[Start of Attachment]

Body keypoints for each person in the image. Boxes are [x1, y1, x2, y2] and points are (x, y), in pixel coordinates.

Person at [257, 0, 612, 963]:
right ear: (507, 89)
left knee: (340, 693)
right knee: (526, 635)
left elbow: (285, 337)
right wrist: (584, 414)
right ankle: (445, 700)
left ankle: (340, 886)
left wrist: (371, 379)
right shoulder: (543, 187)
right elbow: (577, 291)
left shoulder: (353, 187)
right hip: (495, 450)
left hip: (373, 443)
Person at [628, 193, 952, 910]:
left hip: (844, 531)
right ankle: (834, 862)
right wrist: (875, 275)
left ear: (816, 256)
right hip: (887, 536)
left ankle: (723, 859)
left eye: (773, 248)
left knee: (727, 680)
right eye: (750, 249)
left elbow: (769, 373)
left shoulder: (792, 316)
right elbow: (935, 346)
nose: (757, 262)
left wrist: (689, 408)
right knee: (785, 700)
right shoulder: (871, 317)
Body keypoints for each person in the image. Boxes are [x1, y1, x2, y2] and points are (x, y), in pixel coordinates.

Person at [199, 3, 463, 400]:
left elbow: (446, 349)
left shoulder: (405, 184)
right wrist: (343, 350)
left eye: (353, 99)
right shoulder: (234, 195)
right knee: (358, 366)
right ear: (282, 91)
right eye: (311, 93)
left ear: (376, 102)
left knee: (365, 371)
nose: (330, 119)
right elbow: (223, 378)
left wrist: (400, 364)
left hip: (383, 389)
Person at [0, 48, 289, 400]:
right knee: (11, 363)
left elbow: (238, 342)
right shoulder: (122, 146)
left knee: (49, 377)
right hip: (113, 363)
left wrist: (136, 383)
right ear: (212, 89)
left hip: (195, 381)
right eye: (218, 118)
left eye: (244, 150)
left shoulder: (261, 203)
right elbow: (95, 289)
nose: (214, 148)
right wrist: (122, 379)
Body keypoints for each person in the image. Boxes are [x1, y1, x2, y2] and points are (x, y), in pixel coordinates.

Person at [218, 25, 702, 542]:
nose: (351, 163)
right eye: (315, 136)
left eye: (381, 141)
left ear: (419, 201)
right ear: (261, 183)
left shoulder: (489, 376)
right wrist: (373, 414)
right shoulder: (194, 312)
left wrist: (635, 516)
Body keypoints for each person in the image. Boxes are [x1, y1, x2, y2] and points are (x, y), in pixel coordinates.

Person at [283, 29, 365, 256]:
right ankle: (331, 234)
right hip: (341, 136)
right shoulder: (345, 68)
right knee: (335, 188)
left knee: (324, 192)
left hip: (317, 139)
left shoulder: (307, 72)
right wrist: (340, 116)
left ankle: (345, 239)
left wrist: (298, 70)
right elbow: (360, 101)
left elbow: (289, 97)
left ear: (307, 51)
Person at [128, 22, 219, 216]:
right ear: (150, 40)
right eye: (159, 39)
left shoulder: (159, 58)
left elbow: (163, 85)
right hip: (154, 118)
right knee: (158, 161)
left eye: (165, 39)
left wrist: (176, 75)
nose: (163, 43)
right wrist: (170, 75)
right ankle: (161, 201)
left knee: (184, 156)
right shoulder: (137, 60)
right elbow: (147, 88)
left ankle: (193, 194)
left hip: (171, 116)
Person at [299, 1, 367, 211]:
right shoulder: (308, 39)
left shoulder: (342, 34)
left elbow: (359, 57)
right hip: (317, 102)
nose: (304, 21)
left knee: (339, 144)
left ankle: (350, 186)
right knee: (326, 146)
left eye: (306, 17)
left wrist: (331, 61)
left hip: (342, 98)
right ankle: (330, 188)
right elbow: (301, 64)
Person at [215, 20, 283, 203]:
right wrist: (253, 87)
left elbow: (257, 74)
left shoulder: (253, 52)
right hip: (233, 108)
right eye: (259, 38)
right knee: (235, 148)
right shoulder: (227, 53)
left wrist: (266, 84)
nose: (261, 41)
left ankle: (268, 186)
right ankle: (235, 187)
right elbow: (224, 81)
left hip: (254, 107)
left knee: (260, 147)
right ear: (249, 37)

[End of Attachment]

* WORK REQUIRED: Keeping every word in place, restate the entries above.

* EXERCISE RESULT:
Body keypoints for each person in the image. Boxes are [x1, y1, x2, y2] and points are (x, y), in pixel coordinates.

Person at [257, 0, 612, 963]:
right ear: (507, 89)
left knee: (340, 693)
right knee: (526, 635)
left elbow: (285, 337)
right wrist: (584, 414)
right ankle: (445, 700)
left ankle: (340, 886)
left wrist: (371, 379)
right shoulder: (543, 187)
right elbow: (577, 291)
left shoulder: (353, 187)
right hip: (495, 450)
left hip: (373, 443)
Person at [628, 193, 952, 910]:
left hip: (844, 531)
right ankle: (834, 862)
right wrist: (875, 275)
left ear: (816, 256)
right hip: (887, 536)
left ankle: (723, 859)
left eye: (773, 248)
left knee: (727, 680)
right eye: (750, 249)
left elbow: (769, 373)
left shoulder: (792, 316)
right elbow: (935, 346)
nose: (757, 262)
left wrist: (689, 408)
right knee: (785, 700)
right shoulder: (871, 317)
Body keypoints for each person in the image. Boxes are [x1, y1, x2, y2] and points are (x, y), in pixel coordinates.

Person at [199, 3, 463, 400]:
left elbow: (446, 349)
left shoulder: (405, 184)
right wrist: (343, 350)
left eye: (353, 99)
right shoulder: (234, 195)
right knee: (358, 366)
right ear: (282, 91)
right eye: (311, 93)
left ear: (376, 102)
left knee: (365, 371)
nose: (330, 119)
right elbow: (223, 378)
left wrist: (400, 364)
left hip: (383, 389)
Person at [0, 48, 289, 400]:
right knee: (11, 363)
left elbow: (238, 342)
right shoulder: (122, 146)
left knee: (49, 377)
right hip: (113, 363)
left wrist: (136, 383)
right ear: (212, 89)
left hip: (195, 381)
right eye: (218, 118)
left eye: (244, 150)
left shoulder: (261, 203)
right elbow: (95, 289)
nose: (214, 148)
right wrist: (122, 379)
Body keypoints for each person in the image. Boxes are [x1, y1, x2, y2] and points are (x, y), in pixel coordinates.

Person at [218, 25, 702, 542]:
nose: (351, 163)
right eye: (315, 136)
left eye: (381, 141)
left ear: (419, 201)
right ear: (261, 183)
left shoulder: (489, 376)
right wrist: (373, 414)
right shoulder: (194, 312)
left wrist: (635, 516)
Body keypoints for each person in the image. Boxes are [x1, y1, x2, y2] and points are (x, y), in pixel coordinates.

Person at [283, 29, 365, 256]:
right ankle: (331, 234)
right hip: (341, 136)
right shoulder: (345, 68)
right knee: (335, 188)
left knee: (324, 192)
left hip: (317, 139)
left shoulder: (307, 72)
right wrist: (340, 116)
left ankle: (345, 239)
left wrist: (298, 70)
right elbow: (360, 101)
left elbow: (289, 97)
left ear: (307, 51)
Person at [128, 22, 219, 216]:
right ear: (150, 40)
right eye: (159, 39)
left shoulder: (159, 58)
left elbow: (163, 85)
right hip: (154, 118)
right knee: (158, 161)
left eye: (165, 39)
left wrist: (176, 75)
nose: (163, 43)
right wrist: (170, 75)
right ankle: (161, 201)
left knee: (184, 156)
right shoulder: (137, 60)
right elbow: (147, 88)
left ankle: (193, 194)
left hip: (171, 116)
Person at [299, 1, 367, 211]:
right shoulder: (308, 39)
left shoulder: (342, 34)
left elbow: (359, 57)
right hip: (317, 102)
nose: (304, 21)
left knee: (339, 144)
left ankle: (350, 186)
right knee: (326, 146)
left eye: (306, 17)
left wrist: (331, 61)
left hip: (342, 98)
right ankle: (330, 188)
right elbow: (301, 64)
Person at [215, 20, 283, 203]:
right wrist: (253, 87)
left elbow: (257, 74)
left shoulder: (253, 52)
right hip: (233, 108)
right eye: (259, 38)
right knee: (235, 148)
right shoulder: (227, 53)
left wrist: (266, 84)
nose: (261, 41)
left ankle: (268, 186)
right ankle: (235, 187)
right elbow: (224, 81)
left hip: (254, 107)
left knee: (260, 147)
right ear: (249, 37)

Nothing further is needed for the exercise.